この町の男を呼び止めてたずねると、市長が2ポンドで買ってきて、カシの木にぶらさげたといいます。この男は月に油をさし掃除をするため、月に10ペンス市長にはらっているといいます。
町ではまた別のものをかえばいいという理屈で、四人兄弟は月をいただいて(盗むという感覚はなさそうです)エクスの町へもどります。
エクスの町は、夜になっても明るいので大喜び。月は掃除し、油をいれなければならず、町の人は週に10ペンスづつ、四人に払います。
ところが一番上の兄がなくなるとき、月の四分の一は、おれのものだと、お墓に持っていくことになります。
市長が木に登って四分の一を、お棺にいれてやります。
二番目の兄がなくなるときも、月の四分の一はおれのものだといい、お棺にいれてやります。
三番目、四番目のときもおなじようにすると、エクスの人びとは、また暗闇です。
一方、地面の下では月は一つになって、明るくなって、死人たちはおどろきます。お墓から出てきて飲めや歌えの大騒ぎ。そのうちついつい飲みすぎて、けんかが始まり、こん棒をもちだして殴り合い。この騒ぎは天国までとどきます。
天国のご門番、聖者ピーターが、ものおとをききつけて、いくさでもはじまったのかと思い、天の軍勢を呼び集めます。

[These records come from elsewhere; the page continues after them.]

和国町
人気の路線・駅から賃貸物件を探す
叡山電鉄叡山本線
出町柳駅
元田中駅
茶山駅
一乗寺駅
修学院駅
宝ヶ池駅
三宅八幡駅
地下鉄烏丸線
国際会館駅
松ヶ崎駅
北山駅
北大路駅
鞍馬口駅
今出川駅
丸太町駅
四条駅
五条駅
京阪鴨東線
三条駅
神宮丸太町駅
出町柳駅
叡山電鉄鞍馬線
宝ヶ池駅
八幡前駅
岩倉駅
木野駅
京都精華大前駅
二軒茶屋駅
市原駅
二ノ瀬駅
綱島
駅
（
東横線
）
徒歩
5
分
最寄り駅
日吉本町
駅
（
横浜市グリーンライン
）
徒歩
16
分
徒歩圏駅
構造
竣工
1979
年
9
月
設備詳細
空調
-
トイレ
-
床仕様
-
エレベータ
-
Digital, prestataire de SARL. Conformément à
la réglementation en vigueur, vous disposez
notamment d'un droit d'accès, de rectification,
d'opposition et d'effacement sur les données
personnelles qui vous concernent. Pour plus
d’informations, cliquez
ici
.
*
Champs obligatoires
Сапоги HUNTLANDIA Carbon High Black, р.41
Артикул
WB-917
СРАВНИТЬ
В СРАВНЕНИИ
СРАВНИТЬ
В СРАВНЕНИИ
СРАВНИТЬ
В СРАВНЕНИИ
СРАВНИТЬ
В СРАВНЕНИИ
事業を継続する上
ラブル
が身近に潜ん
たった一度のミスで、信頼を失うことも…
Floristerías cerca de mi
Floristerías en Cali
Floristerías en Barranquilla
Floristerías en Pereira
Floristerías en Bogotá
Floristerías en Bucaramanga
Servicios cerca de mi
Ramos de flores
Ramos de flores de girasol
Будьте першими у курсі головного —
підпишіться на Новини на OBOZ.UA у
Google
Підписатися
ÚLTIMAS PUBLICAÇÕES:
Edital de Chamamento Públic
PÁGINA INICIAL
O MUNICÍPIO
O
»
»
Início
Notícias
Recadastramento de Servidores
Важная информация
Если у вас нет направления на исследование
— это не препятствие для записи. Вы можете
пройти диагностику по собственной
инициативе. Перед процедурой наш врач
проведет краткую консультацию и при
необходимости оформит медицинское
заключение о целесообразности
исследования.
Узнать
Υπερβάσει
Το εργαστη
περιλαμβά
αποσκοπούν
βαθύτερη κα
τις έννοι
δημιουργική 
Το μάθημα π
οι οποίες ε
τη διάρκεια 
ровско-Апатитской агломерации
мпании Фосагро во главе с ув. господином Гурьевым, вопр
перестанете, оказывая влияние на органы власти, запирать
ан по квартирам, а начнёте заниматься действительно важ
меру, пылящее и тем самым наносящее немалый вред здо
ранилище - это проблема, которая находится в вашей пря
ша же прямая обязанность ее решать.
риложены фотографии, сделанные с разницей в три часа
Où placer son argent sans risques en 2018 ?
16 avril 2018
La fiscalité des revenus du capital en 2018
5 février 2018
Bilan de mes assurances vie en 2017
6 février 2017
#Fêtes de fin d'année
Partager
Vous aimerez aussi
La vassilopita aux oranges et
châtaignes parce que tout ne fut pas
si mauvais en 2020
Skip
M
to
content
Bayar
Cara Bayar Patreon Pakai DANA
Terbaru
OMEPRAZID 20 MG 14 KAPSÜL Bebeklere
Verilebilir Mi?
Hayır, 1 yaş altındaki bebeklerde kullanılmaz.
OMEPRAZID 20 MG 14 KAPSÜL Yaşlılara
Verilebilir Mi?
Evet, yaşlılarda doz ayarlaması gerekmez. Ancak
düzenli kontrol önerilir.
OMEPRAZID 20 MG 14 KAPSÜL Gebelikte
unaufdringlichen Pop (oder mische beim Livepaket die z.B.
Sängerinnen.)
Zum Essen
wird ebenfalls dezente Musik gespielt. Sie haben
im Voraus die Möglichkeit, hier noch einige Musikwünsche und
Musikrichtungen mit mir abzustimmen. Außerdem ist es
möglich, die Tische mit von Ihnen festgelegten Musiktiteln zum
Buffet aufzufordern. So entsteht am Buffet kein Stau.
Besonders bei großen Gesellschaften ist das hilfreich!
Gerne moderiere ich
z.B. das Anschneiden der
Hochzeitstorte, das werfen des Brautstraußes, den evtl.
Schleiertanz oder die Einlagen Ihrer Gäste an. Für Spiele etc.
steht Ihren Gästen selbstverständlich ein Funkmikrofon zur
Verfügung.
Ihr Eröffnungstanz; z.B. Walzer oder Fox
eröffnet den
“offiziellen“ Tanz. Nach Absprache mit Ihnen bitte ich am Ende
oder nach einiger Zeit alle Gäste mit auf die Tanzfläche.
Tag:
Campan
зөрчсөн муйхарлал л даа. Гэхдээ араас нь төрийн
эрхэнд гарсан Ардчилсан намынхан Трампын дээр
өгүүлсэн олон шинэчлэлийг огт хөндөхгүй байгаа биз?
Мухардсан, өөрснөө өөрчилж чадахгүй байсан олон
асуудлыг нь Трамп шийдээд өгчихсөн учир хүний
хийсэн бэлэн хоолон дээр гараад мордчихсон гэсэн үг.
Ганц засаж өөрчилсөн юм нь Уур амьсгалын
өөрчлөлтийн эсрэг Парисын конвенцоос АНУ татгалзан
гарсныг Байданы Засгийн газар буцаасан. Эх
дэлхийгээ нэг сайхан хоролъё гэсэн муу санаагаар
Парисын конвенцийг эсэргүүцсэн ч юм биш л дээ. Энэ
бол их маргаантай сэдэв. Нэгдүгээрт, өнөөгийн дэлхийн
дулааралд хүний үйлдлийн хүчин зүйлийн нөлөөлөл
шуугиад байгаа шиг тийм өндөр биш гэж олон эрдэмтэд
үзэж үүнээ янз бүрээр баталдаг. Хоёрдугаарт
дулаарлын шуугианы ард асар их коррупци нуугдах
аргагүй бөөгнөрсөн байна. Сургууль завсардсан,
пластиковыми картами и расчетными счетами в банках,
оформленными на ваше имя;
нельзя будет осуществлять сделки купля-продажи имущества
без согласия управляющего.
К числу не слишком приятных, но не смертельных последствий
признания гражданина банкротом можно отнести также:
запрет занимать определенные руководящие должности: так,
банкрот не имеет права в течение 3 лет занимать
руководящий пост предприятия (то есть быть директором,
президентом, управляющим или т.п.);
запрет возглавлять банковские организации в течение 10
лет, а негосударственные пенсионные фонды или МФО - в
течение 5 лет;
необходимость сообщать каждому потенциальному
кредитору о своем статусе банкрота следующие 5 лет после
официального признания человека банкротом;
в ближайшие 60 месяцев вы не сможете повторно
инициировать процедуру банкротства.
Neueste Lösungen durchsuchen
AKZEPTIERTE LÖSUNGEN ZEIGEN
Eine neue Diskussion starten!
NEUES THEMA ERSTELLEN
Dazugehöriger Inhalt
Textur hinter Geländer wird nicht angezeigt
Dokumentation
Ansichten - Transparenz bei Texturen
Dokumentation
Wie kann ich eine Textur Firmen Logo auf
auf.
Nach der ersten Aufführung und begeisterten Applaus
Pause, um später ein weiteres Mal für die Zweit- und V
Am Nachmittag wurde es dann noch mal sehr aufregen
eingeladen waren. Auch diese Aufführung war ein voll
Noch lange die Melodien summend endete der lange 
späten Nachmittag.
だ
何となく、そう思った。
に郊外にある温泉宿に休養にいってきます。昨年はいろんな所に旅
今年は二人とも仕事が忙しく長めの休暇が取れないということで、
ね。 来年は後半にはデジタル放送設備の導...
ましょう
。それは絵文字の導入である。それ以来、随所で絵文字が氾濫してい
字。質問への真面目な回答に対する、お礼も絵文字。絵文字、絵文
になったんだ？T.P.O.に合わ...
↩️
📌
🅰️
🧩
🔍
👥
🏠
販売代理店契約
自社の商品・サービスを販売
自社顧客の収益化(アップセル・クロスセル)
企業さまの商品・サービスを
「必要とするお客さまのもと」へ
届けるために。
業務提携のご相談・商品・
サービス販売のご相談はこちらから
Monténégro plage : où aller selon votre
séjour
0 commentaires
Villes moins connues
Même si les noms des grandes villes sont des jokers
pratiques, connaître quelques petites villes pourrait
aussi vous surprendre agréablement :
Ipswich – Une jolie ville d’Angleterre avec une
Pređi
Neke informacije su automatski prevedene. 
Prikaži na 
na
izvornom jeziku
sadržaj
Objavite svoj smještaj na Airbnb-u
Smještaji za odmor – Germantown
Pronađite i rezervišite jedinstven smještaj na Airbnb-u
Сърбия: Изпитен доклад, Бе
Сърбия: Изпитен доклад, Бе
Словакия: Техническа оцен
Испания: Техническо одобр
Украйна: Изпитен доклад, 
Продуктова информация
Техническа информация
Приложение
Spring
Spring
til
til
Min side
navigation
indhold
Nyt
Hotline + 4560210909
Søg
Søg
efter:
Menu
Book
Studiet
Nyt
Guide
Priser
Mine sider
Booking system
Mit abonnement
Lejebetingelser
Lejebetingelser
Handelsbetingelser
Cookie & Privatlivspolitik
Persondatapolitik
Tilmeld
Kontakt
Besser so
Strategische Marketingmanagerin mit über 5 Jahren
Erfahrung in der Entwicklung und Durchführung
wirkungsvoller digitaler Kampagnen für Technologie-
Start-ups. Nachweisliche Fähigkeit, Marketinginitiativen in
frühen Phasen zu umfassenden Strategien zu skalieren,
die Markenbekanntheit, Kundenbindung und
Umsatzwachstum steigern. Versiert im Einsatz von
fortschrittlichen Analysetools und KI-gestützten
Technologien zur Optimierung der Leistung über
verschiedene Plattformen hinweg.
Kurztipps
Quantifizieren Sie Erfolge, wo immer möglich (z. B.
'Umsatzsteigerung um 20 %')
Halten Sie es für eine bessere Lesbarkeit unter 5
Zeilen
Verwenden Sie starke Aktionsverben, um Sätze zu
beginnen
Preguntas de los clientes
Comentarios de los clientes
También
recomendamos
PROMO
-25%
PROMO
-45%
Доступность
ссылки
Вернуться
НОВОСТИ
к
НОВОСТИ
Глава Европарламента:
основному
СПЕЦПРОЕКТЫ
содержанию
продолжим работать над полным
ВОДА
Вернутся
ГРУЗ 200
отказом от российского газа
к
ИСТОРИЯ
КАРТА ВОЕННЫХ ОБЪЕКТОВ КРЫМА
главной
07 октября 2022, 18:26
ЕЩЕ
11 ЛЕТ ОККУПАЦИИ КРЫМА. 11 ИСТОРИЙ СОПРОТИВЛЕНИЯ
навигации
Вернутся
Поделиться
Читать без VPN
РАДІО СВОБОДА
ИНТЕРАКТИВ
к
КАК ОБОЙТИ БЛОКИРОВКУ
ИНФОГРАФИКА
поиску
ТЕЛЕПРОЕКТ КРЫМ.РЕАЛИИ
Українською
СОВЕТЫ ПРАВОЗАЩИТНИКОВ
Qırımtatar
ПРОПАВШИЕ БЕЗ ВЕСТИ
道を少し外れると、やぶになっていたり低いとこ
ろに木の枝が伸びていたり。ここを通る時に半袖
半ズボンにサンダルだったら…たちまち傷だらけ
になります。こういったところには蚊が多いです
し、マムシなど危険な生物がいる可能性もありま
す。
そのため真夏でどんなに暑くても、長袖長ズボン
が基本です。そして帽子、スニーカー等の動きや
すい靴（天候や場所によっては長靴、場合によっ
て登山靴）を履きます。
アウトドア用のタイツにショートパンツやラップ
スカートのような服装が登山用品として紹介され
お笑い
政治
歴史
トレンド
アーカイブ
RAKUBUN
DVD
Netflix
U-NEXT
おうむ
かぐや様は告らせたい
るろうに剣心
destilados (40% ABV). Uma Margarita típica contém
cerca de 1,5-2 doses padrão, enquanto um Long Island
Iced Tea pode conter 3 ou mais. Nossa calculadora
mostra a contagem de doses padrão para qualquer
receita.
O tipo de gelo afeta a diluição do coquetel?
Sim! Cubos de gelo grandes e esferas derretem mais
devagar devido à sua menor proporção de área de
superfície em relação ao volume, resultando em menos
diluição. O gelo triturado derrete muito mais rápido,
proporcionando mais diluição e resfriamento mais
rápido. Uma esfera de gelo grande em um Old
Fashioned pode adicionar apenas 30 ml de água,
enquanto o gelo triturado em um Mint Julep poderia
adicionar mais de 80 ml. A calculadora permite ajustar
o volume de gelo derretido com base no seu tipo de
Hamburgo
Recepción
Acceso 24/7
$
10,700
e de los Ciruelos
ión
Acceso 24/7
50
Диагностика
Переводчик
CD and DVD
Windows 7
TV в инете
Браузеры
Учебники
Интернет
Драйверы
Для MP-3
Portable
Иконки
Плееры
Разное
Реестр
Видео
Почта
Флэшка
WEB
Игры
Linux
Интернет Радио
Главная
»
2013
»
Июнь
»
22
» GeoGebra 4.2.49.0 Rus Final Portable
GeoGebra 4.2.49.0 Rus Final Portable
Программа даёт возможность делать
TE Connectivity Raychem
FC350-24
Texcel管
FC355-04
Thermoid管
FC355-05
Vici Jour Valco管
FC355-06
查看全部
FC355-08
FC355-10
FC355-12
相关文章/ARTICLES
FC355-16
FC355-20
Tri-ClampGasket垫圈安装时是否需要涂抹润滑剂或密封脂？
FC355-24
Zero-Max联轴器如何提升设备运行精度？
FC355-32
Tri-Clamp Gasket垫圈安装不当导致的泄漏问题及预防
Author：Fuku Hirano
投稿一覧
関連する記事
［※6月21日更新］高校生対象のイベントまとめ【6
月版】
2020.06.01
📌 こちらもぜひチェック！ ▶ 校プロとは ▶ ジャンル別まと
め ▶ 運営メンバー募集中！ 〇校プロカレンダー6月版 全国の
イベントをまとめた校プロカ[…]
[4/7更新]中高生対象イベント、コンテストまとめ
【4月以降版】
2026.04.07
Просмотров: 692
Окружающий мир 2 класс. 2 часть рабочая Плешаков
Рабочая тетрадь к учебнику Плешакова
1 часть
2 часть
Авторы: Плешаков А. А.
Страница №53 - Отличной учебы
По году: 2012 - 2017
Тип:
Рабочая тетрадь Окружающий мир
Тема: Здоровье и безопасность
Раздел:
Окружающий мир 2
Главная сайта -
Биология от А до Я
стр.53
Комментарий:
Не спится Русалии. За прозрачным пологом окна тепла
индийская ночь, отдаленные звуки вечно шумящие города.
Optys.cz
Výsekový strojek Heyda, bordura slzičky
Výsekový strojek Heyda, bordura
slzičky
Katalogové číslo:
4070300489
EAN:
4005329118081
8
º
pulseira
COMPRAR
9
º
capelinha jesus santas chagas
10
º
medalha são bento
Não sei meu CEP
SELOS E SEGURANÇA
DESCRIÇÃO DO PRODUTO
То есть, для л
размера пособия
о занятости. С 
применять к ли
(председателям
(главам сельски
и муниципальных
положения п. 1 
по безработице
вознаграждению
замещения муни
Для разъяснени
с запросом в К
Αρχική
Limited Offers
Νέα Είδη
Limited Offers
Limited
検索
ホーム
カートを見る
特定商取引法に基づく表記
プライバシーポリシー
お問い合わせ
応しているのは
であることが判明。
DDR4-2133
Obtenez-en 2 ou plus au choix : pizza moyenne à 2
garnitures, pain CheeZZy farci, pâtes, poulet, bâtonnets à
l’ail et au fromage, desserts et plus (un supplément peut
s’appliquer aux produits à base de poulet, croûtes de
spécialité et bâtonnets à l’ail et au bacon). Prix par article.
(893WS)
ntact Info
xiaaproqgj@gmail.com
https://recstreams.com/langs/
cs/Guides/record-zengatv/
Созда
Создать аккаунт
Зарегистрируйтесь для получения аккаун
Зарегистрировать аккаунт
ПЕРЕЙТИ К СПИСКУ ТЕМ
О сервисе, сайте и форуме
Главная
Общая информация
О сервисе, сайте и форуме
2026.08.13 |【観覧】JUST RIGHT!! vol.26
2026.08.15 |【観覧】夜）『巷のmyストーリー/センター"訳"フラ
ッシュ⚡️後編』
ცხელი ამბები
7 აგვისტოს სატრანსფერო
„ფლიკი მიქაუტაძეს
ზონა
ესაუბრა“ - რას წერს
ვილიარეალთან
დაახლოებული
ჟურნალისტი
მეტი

ところが軍勢がなかなかあつまってこないので、業を煮やした聖者ピーターは、天国の門をとびだし、かみなりのような声で死人たちに、「おとなしくお墓にもどれ」といいわたし、さわぎの原因になった月をかつぎあげ、天の高みにぶらさげてしまいます。
お金も払わず、月の恩恵をうけているのは、聖者ピーターのおかげだったのです。
天の月が、あまねく地上を照らすようになったのは、四人兄弟が地下へ月をもっていった結果でもありました。
ところで四人兄弟ですが、上からアルン(としより)、ボーア(おとなしい)、キャス(やりて)、ドール(ずる)という意味ありげな名前ですが、それぞれの特徴が生きていないのが残念です。